4 Ways To Stop The Critic Inside

shame-799094_640Who is your biggest critic? Your partner or boss? No. Your critic is staring right back at you through the mirror. No one has more power to criticize you as that little voice inside.

We all know how it starts: “You are not good enough. You don’t know enough…. And it never stops, does it? No matter what happens there is always something that you find to criticize on yourself. Now what would happen if somebody else would give you the same treatment? Most probably you would stop them sooner or later!

Why is it that it is so much easier to stand up for ourselves when others criticize us but we keep listening to our own belittling voice inside?

Keep reading to find out four ways that you can send that cynical noisemaker packing.

4 Ways To Stop The Critic

Box up your negativity – literally. This is great exercise especially if you are deeply impacted by your own negative thoughts. In the grand scheme of our life, each problem holds only a small place overall. Seeing it as small minimizes its power over you. Get an empty box or buy a fancy box if you would like. The box needs to be small. Whenever you are plagued by a negative thought about yourself for the way you handled a problem or because you made a mistake, write it down on a piece of paper. Put it away in that small box. See your issue diminishing in size. Why not have a special, extra small box for the office so you can immediately deal with the “work critic”.

Treasure all the good in you. Now get a big box (can be a shoe box that you decorate nicely if you wish) to keep all your achievements, strength, wonderful experiences in one beautiful place. Write them all down and put it into your treasure trove. When you feel negativity bubbling up in you, just look at all the goodness your big box contains!

Accept your imperfections. Oh, yes, you are not perfect. Nobody is. You might procrastinate or forget about your yoga class. You might not be able to do a headstand. Or you might lack effective communication skills. First there is something you can do about these things. Act proactive and find ways how you can improve those imperfections!

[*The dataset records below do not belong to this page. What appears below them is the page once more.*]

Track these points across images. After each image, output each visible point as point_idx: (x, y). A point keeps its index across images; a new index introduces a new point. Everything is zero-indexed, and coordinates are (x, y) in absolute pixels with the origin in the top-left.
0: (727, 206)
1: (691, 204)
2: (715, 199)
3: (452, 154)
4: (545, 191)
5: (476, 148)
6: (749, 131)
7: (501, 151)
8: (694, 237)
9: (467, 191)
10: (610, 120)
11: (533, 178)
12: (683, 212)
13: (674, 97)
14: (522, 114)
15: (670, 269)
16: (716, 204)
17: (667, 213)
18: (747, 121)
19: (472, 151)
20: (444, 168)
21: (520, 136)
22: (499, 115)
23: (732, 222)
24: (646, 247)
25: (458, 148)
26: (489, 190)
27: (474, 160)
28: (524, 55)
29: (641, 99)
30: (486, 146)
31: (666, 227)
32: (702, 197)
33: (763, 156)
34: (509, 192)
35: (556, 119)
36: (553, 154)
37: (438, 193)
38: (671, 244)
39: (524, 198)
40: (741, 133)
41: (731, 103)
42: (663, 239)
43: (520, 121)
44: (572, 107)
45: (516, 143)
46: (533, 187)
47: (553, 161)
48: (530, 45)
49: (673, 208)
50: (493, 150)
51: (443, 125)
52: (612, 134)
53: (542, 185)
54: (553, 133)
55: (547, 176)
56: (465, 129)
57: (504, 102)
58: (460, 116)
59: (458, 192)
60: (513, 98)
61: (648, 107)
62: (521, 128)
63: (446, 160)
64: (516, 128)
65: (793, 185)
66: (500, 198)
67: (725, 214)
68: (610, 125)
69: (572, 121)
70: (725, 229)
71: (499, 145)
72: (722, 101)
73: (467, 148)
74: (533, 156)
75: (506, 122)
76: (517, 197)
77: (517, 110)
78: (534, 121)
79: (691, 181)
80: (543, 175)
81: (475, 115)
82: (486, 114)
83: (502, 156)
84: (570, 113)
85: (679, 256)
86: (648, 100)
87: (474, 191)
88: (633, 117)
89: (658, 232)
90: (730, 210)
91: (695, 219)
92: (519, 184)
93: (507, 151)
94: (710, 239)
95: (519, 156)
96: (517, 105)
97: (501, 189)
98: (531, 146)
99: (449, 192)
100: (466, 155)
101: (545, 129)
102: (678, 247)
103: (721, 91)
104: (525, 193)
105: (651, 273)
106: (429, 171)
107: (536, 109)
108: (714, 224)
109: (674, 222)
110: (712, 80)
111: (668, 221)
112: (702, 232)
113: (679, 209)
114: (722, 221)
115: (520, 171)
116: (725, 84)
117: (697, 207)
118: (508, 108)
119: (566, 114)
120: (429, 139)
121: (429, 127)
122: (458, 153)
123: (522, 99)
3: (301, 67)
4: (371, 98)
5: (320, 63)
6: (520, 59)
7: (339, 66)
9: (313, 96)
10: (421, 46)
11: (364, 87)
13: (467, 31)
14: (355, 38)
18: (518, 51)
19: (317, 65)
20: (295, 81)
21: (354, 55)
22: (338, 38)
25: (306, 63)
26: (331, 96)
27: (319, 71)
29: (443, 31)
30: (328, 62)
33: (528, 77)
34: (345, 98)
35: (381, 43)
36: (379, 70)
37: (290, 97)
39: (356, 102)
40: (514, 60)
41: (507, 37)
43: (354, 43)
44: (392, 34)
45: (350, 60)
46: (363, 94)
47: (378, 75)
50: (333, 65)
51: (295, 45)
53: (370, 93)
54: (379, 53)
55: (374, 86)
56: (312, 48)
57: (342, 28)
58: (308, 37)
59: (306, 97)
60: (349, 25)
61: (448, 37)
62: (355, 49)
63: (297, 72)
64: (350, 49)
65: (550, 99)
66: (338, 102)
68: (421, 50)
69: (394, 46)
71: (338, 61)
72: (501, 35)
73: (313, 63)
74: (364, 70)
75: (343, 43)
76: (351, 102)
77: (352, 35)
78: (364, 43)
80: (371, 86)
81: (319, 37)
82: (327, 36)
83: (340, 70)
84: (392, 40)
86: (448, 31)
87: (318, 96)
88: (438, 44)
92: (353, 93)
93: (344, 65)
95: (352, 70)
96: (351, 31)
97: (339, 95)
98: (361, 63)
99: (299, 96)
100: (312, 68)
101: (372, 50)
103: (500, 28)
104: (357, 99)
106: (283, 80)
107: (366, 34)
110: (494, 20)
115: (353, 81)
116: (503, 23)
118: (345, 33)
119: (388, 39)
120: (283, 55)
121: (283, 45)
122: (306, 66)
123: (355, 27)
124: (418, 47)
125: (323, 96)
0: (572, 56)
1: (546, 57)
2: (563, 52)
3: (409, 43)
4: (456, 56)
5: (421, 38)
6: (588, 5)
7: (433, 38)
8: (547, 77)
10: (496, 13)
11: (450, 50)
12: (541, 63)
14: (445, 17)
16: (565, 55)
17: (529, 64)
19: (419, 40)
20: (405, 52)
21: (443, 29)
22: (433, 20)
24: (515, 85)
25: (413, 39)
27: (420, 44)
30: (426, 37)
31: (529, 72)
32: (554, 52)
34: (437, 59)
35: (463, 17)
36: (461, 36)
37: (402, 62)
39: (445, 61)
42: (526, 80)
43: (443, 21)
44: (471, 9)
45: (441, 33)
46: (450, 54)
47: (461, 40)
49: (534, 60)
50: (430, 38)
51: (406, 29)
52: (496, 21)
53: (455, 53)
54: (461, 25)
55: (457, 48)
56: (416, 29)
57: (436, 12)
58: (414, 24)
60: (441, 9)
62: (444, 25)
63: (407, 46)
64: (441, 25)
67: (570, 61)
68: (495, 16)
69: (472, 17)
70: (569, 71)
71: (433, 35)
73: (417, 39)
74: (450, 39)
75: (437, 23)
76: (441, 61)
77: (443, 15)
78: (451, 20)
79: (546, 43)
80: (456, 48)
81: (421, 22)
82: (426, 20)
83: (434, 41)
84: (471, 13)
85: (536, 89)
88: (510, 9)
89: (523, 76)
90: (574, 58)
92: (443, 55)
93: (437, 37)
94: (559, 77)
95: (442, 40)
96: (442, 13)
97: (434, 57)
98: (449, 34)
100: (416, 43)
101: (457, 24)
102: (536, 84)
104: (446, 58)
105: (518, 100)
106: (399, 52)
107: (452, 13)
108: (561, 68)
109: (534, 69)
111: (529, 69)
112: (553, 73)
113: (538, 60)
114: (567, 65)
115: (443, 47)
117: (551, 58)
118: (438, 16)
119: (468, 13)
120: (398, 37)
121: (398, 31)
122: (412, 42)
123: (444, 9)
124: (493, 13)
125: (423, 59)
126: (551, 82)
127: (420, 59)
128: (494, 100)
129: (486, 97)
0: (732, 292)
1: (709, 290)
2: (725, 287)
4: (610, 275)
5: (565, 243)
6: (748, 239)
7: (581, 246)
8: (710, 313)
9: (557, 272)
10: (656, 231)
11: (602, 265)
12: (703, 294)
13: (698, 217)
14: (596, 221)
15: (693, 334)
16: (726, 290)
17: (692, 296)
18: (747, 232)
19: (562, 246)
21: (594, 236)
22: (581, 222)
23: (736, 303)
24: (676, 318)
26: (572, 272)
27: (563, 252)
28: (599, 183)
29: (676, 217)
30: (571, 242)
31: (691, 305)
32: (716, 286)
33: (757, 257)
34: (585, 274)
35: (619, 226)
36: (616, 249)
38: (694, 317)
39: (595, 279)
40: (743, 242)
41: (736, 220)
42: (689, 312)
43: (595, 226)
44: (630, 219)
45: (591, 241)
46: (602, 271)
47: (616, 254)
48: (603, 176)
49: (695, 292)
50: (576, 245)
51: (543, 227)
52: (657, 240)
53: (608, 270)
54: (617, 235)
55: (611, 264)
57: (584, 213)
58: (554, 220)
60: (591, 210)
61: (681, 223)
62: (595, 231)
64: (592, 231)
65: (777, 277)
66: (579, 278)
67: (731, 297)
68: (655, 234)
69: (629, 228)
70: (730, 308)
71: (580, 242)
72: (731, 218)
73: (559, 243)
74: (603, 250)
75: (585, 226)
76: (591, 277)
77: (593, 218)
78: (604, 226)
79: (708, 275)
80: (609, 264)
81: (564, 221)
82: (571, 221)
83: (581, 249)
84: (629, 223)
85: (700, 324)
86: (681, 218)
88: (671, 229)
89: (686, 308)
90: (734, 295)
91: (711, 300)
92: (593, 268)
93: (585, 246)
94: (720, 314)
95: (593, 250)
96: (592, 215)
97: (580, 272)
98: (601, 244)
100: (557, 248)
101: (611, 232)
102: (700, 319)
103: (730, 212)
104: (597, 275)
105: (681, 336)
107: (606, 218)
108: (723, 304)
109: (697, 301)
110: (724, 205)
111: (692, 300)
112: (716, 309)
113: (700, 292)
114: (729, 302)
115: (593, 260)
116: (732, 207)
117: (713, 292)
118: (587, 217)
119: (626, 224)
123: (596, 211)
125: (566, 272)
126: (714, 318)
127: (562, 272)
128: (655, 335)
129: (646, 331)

The baseline is that all the less than perfect parts are still a part of you – the good, the bad, the ugly and the peculiar. Love who you are and then move on to making changes in your life.

Talk to somebody you trust. Explain the situation that makes you feel so bad. Allow a friend or co-worker to console you, counsel you and challenge that negative thought pattern that is condemning you. Depending on the situation, you might think about getting a personal or success coach help you. Many companies offer coaching support to their employees.

Many times stepping away from a situation that triggers your inner critic is the smartest choice.

Why not take advantage of a corporate yoga class to create that distance between you and the mean voice inside? At St. Louis Corporate Yoga we would love to support you so just give us a call at 314-630-1677 to see how a corporate wellness program will benefit your company.

Live and Love Your Imperfect Life

wisdom-92901_640We have a fascination with perfection. Instead of finding nirvana, most people find disappointment, anxiety, judgment and a face in the mirror that is not truly their own.

Let the vision of the perfect life go! What you need is courage, compassion and connection to create a fulfilled life. How can you experience these valuable traits in your life? Just follow our tips below.

Let go. Letting go is very different from giving up. What you need to let go of is the expectations of others for your life. Set goals for your life and challenge yourself. The most important is that you follow your own dreams and goals. Don’t use someone else’s measuring stick to chart your path.

Love everyone, you included. Would you rather play the shaming and blaming game, jump on the bandwagon and try to fit in than getting attention paid to our flaws and shortcomings? Too many people will compromise their values and beliefs to fit in and not be ridiculed by others. Don’t settle for this!
Invest in yourself by taking the time to accept who you really are. Then and only then can you find places and people to whom you “belong” as an authentic “you” and not a cardboard cutout.

Perfection? Just a pipe dream. We all have our own vision of what’s important in life. Concentrate on your vision! Find ways to live your life living up to the highest vision of yourself. Find out how to be the best person that you can become in the time you have on this planet.

Transform yourself. Everyone evolves over time. The person you were yesterday is not the person you will be ten years from now and that is how it should be. What it shouldn’t be is you chasing an unrealistic expectation based on society or friends who would rather you reflect them instead of who you are. If you desire changes in your attitude, your body, your career or your family life, do so from a position of acceptance and love of the current state of things and not to impress someone else.

Trust yourself. Who knows you better than you? Take a step in a direction. If it doesn’t work, then change course. Have faith in the process that is your life. Take the time to get to know your likes, dislikes, dreams, hopes, pet peeves and the rest. All of your other relationships stem from the one you have with you. It is hard to truly give to another person if you don’t first have these things within yourself.

When you take the courage to be free and present yourself as you are, unconsciously, you give others the permission to be themselves as well. And that’s a win-win for everyone.